* Required work: Each line in the records that mentions the word "admin" needs to be listed.

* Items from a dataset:
····················

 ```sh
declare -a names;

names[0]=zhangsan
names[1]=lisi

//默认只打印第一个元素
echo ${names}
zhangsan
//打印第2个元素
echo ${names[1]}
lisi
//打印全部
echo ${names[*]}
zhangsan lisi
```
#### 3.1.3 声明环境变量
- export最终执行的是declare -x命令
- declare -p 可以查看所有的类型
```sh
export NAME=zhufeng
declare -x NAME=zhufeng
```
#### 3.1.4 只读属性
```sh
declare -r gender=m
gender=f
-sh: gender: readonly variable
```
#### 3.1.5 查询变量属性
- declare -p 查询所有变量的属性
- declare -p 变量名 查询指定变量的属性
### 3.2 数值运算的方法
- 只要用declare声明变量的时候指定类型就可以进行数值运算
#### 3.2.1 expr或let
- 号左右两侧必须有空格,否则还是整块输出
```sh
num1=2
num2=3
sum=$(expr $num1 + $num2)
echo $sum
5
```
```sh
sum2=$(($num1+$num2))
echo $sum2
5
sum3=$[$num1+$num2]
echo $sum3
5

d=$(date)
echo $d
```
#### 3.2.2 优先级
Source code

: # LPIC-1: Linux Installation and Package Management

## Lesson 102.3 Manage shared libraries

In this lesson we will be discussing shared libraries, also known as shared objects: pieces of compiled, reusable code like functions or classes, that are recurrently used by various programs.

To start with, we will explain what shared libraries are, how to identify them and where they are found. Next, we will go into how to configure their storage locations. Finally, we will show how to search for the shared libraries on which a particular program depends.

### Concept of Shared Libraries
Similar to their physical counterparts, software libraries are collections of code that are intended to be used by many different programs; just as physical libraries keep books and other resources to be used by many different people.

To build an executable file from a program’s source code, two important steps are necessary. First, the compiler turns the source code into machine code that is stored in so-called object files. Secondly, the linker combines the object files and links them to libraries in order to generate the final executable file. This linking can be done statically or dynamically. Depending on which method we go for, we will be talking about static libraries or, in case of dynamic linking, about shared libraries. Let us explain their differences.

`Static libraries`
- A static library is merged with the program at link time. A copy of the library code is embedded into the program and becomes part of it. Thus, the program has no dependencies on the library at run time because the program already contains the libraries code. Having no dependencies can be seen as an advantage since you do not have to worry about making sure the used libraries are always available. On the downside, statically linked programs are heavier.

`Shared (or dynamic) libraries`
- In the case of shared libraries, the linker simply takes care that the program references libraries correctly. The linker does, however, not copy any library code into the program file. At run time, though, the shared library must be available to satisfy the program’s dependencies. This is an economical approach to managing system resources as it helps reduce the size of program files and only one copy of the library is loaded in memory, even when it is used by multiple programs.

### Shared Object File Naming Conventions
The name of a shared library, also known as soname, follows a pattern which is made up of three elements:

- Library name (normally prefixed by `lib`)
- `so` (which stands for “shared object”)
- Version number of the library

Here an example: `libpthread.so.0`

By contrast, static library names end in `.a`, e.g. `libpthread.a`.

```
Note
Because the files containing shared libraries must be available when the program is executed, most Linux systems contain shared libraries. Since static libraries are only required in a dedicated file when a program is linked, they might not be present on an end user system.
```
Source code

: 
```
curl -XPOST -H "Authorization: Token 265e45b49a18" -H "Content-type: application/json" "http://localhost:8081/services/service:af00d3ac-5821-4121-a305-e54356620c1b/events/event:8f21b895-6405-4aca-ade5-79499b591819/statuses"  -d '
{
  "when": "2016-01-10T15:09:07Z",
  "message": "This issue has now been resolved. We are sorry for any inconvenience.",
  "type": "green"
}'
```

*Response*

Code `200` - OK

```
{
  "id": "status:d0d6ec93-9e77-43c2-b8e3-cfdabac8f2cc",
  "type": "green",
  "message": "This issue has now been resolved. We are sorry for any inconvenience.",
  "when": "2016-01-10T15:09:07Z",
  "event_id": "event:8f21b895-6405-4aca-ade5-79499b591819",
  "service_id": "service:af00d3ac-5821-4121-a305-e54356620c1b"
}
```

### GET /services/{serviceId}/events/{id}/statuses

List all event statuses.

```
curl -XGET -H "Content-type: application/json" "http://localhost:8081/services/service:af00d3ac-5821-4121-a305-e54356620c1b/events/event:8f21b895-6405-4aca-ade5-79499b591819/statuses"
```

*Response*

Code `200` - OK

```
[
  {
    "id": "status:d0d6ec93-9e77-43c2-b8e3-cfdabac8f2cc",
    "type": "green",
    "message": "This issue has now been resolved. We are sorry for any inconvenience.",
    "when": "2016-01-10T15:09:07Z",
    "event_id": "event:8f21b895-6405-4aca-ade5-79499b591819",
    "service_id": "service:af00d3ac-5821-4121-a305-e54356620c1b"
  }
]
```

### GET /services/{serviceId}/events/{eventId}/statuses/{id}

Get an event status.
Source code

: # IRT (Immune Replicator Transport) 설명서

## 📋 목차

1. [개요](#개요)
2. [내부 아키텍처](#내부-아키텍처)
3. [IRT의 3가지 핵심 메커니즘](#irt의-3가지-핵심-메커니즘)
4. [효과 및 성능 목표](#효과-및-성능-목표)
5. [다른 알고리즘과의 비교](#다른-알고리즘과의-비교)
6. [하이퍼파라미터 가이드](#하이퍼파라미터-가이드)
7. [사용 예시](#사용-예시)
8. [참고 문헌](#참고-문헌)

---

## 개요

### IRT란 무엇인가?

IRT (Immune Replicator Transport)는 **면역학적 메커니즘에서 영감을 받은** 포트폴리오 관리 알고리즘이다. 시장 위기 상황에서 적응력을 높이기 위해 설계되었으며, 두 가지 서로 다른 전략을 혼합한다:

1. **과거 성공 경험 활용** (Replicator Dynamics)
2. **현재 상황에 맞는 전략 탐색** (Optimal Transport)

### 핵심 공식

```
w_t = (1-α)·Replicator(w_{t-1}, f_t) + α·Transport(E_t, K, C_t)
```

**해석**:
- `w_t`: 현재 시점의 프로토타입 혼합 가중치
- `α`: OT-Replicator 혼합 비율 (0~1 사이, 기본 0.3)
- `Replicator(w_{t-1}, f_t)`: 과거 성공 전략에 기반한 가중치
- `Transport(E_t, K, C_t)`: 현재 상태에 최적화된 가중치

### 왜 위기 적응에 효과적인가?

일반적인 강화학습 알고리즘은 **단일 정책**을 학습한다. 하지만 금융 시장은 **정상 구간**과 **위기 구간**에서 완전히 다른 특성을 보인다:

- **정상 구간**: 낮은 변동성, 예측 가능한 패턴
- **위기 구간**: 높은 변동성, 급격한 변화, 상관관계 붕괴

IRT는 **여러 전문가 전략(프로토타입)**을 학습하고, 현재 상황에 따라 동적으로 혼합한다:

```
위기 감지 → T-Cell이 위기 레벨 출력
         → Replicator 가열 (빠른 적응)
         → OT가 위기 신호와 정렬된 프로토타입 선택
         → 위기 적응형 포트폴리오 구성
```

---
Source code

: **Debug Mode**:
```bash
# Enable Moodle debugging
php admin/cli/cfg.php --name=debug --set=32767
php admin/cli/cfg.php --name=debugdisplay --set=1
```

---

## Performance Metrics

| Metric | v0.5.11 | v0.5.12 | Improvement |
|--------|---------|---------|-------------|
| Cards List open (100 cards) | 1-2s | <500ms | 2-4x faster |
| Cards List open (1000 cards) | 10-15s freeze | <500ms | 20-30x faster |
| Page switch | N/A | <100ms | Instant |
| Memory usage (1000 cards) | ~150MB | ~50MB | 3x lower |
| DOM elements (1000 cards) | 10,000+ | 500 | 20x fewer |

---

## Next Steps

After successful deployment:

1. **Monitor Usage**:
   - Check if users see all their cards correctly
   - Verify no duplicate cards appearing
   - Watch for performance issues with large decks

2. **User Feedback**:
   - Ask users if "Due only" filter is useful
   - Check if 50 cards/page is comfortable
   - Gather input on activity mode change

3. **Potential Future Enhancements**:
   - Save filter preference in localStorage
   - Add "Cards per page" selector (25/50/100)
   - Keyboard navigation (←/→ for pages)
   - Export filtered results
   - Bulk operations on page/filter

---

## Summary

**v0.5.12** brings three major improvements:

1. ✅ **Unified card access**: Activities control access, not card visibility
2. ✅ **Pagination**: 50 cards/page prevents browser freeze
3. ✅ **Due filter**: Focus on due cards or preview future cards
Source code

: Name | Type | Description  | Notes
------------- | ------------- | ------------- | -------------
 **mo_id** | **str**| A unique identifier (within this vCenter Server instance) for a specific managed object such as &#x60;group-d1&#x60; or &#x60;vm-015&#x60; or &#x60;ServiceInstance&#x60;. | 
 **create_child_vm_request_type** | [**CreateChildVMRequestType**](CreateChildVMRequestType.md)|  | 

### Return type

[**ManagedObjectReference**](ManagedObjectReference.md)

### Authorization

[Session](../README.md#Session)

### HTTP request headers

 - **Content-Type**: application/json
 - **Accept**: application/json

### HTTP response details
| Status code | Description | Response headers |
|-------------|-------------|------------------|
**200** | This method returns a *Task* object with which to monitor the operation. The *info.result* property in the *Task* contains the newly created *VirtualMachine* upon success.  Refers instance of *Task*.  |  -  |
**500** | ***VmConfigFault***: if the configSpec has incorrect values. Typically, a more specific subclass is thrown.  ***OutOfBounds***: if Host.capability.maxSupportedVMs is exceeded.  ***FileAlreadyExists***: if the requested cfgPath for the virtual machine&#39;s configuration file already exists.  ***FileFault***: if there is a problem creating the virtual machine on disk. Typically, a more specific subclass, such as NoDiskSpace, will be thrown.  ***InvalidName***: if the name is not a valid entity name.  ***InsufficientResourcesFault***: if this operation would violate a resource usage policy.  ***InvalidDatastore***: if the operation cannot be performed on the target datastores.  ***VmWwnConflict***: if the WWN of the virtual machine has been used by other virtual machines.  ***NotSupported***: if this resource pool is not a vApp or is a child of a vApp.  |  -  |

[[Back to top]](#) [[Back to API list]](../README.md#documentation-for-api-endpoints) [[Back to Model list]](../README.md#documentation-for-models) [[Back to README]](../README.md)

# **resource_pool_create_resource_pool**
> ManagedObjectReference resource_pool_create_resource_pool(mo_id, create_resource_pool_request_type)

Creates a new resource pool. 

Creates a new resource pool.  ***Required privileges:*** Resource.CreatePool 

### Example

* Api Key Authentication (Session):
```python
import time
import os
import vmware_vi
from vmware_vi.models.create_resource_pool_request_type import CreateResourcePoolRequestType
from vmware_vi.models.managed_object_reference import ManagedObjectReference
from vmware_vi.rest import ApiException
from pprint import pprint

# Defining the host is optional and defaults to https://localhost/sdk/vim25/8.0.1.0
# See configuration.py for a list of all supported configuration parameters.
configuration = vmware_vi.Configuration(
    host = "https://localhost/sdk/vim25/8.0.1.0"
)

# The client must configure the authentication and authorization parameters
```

····················

* Answer to the exercise:
php admin/cli/cfg.php --name=debug --set=32767
php admin/cli/cfg.php --name=debugdisplay --set=1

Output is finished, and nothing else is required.